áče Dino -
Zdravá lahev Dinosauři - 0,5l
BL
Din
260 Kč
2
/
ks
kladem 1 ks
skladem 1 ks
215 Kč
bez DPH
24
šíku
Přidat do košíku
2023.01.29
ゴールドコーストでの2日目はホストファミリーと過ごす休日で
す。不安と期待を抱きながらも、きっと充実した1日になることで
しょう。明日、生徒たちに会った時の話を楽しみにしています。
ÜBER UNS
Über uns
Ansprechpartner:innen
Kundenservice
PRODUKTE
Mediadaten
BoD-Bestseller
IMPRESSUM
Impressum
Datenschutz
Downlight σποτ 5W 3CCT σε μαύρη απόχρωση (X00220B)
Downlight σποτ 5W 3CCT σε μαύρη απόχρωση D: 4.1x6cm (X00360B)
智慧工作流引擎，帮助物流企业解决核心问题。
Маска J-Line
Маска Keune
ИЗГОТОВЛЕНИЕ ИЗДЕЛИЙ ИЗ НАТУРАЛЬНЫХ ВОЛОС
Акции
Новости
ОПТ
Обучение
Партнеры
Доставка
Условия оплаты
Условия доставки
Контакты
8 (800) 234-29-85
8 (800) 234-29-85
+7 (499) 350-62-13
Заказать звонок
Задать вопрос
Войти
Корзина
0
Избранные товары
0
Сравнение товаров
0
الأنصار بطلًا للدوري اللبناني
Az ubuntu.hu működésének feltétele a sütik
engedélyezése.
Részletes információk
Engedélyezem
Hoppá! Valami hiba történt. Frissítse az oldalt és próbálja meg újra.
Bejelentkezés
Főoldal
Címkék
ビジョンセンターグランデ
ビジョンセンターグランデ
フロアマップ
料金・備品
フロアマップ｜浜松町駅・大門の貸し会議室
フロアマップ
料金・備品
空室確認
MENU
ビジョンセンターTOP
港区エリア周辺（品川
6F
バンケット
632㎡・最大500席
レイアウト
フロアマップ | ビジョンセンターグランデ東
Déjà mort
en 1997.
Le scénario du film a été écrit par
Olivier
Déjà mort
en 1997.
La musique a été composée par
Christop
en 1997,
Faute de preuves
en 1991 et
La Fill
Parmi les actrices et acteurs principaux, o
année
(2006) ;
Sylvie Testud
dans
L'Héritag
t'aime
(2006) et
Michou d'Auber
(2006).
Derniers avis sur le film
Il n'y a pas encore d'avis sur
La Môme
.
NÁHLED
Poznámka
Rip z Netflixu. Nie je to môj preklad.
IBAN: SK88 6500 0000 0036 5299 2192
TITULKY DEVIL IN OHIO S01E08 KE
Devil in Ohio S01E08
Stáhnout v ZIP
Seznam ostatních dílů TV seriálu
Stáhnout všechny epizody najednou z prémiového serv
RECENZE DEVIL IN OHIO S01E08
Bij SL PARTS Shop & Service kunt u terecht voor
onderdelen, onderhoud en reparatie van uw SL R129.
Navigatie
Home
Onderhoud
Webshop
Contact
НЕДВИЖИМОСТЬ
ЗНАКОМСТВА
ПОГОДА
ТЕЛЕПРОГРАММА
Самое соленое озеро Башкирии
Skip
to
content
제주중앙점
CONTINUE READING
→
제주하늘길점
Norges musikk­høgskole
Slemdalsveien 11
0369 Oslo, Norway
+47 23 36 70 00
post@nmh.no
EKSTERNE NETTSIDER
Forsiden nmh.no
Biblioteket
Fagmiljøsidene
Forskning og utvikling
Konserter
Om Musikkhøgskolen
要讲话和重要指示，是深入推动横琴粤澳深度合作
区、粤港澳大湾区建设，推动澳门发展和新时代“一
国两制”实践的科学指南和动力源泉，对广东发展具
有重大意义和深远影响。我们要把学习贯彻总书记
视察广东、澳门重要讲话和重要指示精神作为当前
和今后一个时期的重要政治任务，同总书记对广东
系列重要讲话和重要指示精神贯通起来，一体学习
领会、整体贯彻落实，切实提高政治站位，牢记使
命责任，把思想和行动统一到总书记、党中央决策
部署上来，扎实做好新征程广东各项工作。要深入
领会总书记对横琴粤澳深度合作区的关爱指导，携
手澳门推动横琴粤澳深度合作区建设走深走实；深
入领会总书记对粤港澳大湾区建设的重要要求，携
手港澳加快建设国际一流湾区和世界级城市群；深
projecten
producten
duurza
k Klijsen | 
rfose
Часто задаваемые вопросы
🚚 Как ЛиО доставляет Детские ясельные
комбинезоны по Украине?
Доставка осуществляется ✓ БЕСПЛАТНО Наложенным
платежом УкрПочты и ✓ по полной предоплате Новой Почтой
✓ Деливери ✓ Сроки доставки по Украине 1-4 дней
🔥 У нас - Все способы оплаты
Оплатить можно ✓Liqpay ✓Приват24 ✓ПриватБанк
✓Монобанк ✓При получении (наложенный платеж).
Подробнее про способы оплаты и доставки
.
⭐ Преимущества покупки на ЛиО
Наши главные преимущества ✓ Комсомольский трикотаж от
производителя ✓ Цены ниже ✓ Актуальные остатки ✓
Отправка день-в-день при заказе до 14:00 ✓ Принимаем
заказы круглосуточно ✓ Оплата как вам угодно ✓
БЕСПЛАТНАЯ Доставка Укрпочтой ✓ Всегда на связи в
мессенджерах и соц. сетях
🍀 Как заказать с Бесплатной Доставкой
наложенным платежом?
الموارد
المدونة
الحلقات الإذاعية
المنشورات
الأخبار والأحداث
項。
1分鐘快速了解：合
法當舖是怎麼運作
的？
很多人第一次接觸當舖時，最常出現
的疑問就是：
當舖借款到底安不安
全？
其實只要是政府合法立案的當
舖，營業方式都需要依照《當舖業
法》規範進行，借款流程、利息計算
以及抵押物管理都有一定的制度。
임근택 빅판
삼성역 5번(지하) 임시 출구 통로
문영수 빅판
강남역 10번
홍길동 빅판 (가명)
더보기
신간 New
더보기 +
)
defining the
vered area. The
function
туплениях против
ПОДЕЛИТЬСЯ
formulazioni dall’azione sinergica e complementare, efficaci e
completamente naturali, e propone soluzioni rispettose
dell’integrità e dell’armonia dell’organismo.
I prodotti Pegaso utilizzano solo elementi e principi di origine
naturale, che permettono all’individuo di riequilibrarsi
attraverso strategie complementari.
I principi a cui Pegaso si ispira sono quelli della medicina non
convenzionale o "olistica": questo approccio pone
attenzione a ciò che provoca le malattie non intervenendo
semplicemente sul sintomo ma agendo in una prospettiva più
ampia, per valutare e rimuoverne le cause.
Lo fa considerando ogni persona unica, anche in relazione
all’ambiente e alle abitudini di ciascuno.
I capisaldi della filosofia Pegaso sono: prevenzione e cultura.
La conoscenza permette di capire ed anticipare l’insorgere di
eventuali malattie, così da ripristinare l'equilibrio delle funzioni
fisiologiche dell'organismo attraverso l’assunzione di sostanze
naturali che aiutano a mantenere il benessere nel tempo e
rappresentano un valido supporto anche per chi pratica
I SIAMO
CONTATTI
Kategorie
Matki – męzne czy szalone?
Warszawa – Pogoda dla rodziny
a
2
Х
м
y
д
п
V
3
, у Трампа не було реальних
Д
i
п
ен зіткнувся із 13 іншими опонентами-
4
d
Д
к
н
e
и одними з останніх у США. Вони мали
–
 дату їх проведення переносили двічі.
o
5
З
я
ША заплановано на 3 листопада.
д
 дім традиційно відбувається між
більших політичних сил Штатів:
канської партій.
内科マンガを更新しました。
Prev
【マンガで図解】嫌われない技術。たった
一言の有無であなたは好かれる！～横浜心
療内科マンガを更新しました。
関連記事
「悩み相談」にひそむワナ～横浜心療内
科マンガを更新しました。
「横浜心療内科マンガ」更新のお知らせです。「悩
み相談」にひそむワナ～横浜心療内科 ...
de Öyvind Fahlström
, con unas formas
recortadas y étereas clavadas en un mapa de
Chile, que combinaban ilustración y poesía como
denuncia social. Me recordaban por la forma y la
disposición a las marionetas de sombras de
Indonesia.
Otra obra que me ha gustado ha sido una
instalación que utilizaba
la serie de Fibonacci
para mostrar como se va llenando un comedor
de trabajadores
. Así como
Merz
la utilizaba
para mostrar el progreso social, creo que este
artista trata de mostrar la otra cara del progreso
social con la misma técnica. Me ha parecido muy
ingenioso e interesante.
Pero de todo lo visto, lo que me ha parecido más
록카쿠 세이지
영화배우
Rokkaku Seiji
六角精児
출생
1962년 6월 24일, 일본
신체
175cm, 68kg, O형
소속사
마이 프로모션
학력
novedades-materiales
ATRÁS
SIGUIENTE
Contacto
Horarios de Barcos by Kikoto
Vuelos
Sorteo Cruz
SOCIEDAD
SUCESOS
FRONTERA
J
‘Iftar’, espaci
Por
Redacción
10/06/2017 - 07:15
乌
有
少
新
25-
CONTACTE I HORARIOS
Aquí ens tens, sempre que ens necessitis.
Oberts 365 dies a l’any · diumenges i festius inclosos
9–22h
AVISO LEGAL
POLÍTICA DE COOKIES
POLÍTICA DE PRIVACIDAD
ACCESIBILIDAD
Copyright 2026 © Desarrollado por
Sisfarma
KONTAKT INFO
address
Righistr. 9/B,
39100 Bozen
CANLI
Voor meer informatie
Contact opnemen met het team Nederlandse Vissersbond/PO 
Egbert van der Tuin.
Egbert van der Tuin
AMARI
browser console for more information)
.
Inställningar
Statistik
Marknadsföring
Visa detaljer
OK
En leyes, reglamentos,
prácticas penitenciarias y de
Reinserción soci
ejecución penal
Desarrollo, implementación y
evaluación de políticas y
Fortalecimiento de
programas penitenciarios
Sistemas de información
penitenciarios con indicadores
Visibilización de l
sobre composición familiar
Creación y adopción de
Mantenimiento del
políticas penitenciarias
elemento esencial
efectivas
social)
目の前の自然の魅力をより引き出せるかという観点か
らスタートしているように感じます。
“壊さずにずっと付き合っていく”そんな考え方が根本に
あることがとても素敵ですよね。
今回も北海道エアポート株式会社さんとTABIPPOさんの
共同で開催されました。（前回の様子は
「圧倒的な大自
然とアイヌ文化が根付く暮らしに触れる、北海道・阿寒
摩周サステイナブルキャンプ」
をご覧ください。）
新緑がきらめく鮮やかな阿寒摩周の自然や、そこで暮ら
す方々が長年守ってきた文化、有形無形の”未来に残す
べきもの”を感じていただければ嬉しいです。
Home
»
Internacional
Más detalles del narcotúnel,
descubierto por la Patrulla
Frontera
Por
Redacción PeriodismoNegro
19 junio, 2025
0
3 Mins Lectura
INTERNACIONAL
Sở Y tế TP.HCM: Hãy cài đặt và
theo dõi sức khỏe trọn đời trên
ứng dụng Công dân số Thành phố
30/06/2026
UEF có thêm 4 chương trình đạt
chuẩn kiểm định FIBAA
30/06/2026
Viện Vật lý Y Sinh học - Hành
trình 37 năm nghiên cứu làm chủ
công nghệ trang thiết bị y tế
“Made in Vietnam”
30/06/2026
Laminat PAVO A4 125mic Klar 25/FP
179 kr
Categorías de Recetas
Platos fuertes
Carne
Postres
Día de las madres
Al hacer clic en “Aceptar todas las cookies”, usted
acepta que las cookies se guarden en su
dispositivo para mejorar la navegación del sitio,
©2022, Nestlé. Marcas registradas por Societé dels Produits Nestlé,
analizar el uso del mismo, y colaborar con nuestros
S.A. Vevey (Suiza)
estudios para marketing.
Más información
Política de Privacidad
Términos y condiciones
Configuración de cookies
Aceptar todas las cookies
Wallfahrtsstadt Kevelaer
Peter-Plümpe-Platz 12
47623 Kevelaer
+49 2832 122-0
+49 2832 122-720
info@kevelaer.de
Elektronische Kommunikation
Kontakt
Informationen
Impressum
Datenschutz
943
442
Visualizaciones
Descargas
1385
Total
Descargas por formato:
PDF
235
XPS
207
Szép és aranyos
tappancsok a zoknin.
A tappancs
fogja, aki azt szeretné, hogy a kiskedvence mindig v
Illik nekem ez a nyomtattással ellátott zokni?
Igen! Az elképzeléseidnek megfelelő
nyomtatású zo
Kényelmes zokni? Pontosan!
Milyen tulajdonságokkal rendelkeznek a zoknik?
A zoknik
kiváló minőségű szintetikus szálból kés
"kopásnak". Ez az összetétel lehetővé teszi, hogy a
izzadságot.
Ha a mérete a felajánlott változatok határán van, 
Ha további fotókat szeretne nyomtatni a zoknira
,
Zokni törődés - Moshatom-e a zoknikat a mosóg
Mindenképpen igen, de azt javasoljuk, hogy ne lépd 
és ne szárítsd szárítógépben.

•••

Work to complete
Please give an exact copy of the entries above, from the line with "视察广东、澳门重要讲话和重要指示精神作为当前" down to the line with "заказы круглосуточно ✓", inclusive, and nothing else.

Solution to this task
视察广东、澳门重要讲话和重要指示精神作为当前
和今后一个时期的重要政治任务，同总书记对广东
系列重要讲话和重要指示精神贯通起来，一体学习
领会、整体贯彻落实，切实提高政治站位，牢记使
命责任，把思想和行动统一到总书记、党中央决策
部署上来，扎实做好新征程广东各项工作。要深入
领会总书记对横琴粤澳深度合作区的关爱指导，携
手澳门推动横琴粤澳深度合作区建设走深走实；深
入领会总书记对粤港澳大湾区建设的重要要求，携
手港澳加快建设国际一流湾区和世界级城市群；深
projecten
producten
duurza
k Klijsen | 
rfose
Часто задаваемые вопросы
🚚 Как ЛиО доставляет Детские ясельные
комбинезоны по Украине?
Доставка осуществляется ✓ БЕСПЛАТНО Наложенным
платежом УкрПочты и ✓ по полной предоплате Новой Почтой
✓ Деливери ✓ Сроки доставки по Украине 1-4 дней
🔥 У нас - Все способы оплаты
Оплатить можно ✓Liqpay ✓Приват24 ✓ПриватБанк
✓Монобанк ✓При получении (наложенный платеж).
Подробнее про способы оплаты и доставки
.
⭐ Преимущества покупки на ЛиО
Наши главные преимущества ✓ Комсомольский трикотаж от
производителя ✓ Цены ниже ✓ Актуальные остатки ✓
Отправка день-в-день при заказе до 14:00 ✓ Принимаем
заказы круглосуточно ✓ Оплата как вам угодно ✓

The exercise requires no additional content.